Dataframes aren’t nearly as user friendly as Excel, but you don’t need a degree in computer science to learn them either. I don’t have one. And with the right library, and output the results of your analysis to Microsoft Office formats such as Excel.

Use cases in your own job

There are plenty of other jobs that deal with huge datasets, and any of them can benefit from learning how to use dataframes. And even if you don’t deal in huge datasets, but you do a lot of repetitive work with data, dataframes can be helpful and allowing you to automate some of that process. You can write a script that imports the data into a dataframe, performs repetitive calculations, filters the data, then writes out the file for you. This allows you to produce the report more quickly, but just as importantly, it ensures that you follow the same process every time, so the results will be more consistent as well.

Not only that, it gives you a new buzzword or two to include in your LinkedIn profile. Recruiters and hiring managers may or may not care if you know what a dataframe is, but if you know how to automate stuff, they’re always interested.

An example

This example downloads CVE data from the National Vulnerability Database. At the time I write this, it’s about 210,000 rows by 524 columns, which is an enormous dataset. You can load it into Excel or Libreoffice Calc, but it will get realy sluggish. It’s much faster to manipulate it as a dataframe, then export the parts you need.

This example dataframe code is written in Python 3.11. I explain the API pagination part of the code in another blog post.

from flatten_json import flatten
import json
import pandas as pd
import requests

nvddf = pd.DataFrame() # initialize the dataframe

# download NVD CVE data and populate the dataframe
start = 0
limit = 1
url = 'https://services.nvd.nist.gov/rest/json/cves/2.0'
while start <= limit:
    response = requests.get(url, params={'startIndex': start}) # startIndex and resultsPerPage are the parameters
    data = json.loads(response.text)
    print('startIndex: ', data['startIndex']) 
    start += 1
    limit = data['totalResults'] / data['resultsPerPage']

    # flatten the json - json.normalize would be simpler but this one is too deeply nested for that
    d = data['vulnerabilities']
    nvd_flat = (flatten(record, '.') for record in d)
    nvd = pd.DataFrame(nvd_flat)

	# concatenate this page to the rest
    nvddf = pd.concat([nvddf, nvd])

print('Original dataframe:')
print(nvddf)

# drop the columns we don't need
nvddf = nvddf[['cve.id','cve.sourceIdentifier','cve.published','cve.lastModified','cve.vulnStatus',
               'cve.descriptions.0.value','cve.references','cve.evaluatorSolution',
               'cve.evaluatorImpact','cve.vendorComments.0.comment','cve.evaluatorComment',
               'cve.metrics.cvssMetricV2.0.cvssData.baseScore','cve.metrics.cvssMetricV2.0.baseSeverity',
               'cve.metrics.cvssMetricV31.0.cvssData.baseScore','cve.metrics.cvssMetricV31.0.cvssData.baseSeverity',
               'cve.metrics.cvssMetricV30.0.cvssData.baseScore','cve.metrics.cvssMetricV30.0.cvssData.baseSeverity']]
print('Truncated dataframe:')
print(nvddf)

writer = pd.ExcelWriter("NVD-CVEs.xlsx", engine='xlsxwriter')
nvddf.to_excel(writer, sheet_name='CVE data', index=False)
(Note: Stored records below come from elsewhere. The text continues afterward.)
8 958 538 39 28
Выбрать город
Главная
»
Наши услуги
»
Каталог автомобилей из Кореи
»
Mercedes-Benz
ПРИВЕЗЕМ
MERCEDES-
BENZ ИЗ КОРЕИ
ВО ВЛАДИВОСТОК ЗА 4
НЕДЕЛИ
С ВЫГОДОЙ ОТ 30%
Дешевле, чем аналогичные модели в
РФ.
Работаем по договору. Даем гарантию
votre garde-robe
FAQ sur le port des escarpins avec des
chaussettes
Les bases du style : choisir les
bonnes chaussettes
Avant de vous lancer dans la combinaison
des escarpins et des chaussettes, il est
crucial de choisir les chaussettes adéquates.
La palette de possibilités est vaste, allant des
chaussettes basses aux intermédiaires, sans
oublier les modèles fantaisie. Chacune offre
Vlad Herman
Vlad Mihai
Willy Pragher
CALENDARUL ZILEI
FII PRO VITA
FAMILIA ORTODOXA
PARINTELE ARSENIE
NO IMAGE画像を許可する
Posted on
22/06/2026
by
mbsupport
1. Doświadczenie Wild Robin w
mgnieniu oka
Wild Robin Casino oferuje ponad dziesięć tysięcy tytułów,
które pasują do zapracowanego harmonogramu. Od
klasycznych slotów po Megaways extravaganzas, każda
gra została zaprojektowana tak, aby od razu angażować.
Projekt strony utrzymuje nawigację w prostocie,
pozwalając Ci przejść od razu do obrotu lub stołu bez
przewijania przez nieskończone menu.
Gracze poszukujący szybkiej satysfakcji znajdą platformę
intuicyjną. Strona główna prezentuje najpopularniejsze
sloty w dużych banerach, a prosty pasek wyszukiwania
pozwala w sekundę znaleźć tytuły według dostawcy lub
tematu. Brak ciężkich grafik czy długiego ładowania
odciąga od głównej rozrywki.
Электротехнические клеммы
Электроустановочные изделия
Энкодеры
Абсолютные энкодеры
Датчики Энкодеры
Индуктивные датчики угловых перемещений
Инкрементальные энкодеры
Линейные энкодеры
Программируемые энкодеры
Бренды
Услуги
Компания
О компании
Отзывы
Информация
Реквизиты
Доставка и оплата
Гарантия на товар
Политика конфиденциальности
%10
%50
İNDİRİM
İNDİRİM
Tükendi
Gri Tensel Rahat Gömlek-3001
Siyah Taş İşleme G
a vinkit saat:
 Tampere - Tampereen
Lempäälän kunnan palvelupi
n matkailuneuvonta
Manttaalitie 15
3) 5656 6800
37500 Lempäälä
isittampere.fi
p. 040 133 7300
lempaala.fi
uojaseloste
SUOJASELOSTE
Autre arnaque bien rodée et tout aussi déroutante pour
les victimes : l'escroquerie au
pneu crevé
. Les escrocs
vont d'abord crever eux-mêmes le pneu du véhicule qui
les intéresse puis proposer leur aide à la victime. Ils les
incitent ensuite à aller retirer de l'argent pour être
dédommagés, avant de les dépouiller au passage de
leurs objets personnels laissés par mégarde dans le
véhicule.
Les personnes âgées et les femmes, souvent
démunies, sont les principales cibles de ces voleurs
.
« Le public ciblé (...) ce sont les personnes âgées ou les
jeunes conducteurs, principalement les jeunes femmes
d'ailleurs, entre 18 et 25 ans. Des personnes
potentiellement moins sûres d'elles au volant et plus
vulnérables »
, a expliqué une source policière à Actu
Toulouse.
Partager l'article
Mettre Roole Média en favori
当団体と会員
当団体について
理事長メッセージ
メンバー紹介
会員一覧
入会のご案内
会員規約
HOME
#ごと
What a dataframe is: In conclusion

It would be easy to add code to add more columns calculating averages, fill in missing data from other columns or with default values, and much more. If you’re feeling really ambitious, you can make pivot tables from it too, and it’s infinitely less likely to choke on large datasets than Excel. Think of a dataframe as a hotrod spreadsheet with a steeper learning curve, but an infinitely higher payoff to go with it.